Source data ::
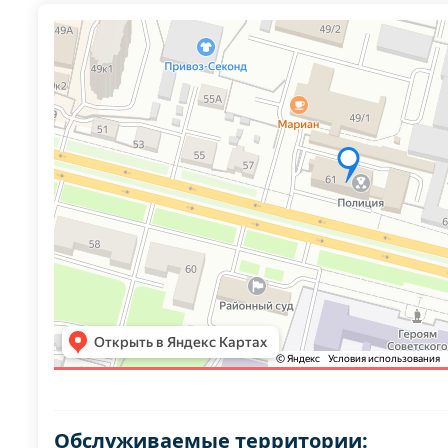
Обслуживаемые территории:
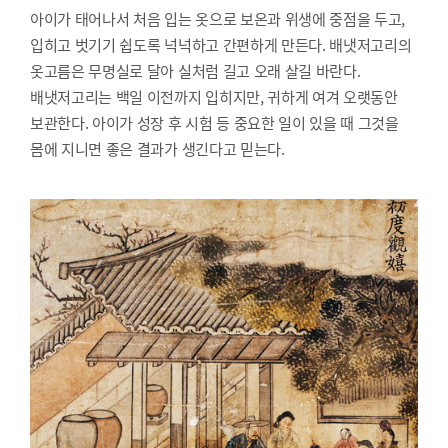
아이가 태어나서 처음 입는 옷으로 보온과 위생에 중점을 두고,
입히고 벗기기 쉽도록 넉넉하고 간편하게 만든다. 배냇저고리의
옷고름은 무명실로 달아 실처럼 길고 오래 살길 바란다.
배냇저고리는 백일 이전까지 입히지만, 귀하게 여겨 오랫동안
보관한다. 아이가 성장 후 시험 등 중요한 일이 있을 때 그것을
몸에 지니면 좋은 결과가 생긴다고 믿는다.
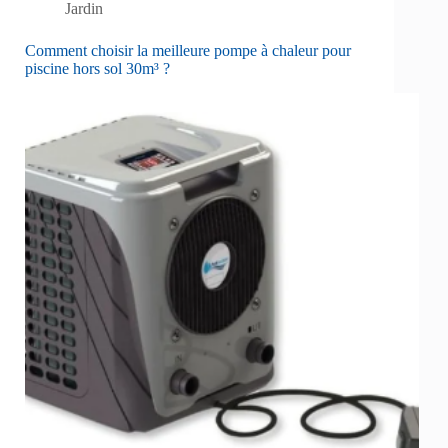
Jardin
Comment choisir la meilleure pompe à chaleur pour
piscine hors sol 30m³ ?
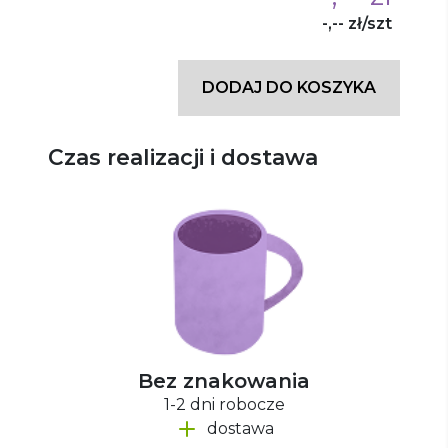
-,-- zł/szt
DODAJ DO KOSZYKA
Czas realizacji i dostawa
Bez znakowania
1-2 dni robocze
dostawa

Request ::
Repeat the material above in full and unchanged, minus its images.

Answer ::
Обслуживаемые территории:
아이가 태어나서 처음 입는 옷으로 보온과 위생에 중점을 두고,
입히고 벗기기 쉽도록 넉넉하고 간편하게 만든다. 배냇저고리의
옷고름은 무명실로 달아 실처럼 길고 오래 살길 바란다.
배냇저고리는 백일 이전까지 입히지만, 귀하게 여겨 오랫동안
보관한다. 아이가 성장 후 시험 등 중요한 일이 있을 때 그것을
몸에 지니면 좋은 결과가 생긴다고 믿는다.
Jardin
Comment choisir la meilleure pompe à chaleur pour
piscine hors sol 30m³ ?
-,-- zł/szt
DODAJ DO KOSZYKA
Czas realizacji i dostawa
Bez znakowania
1-2 dni robocze
dostawa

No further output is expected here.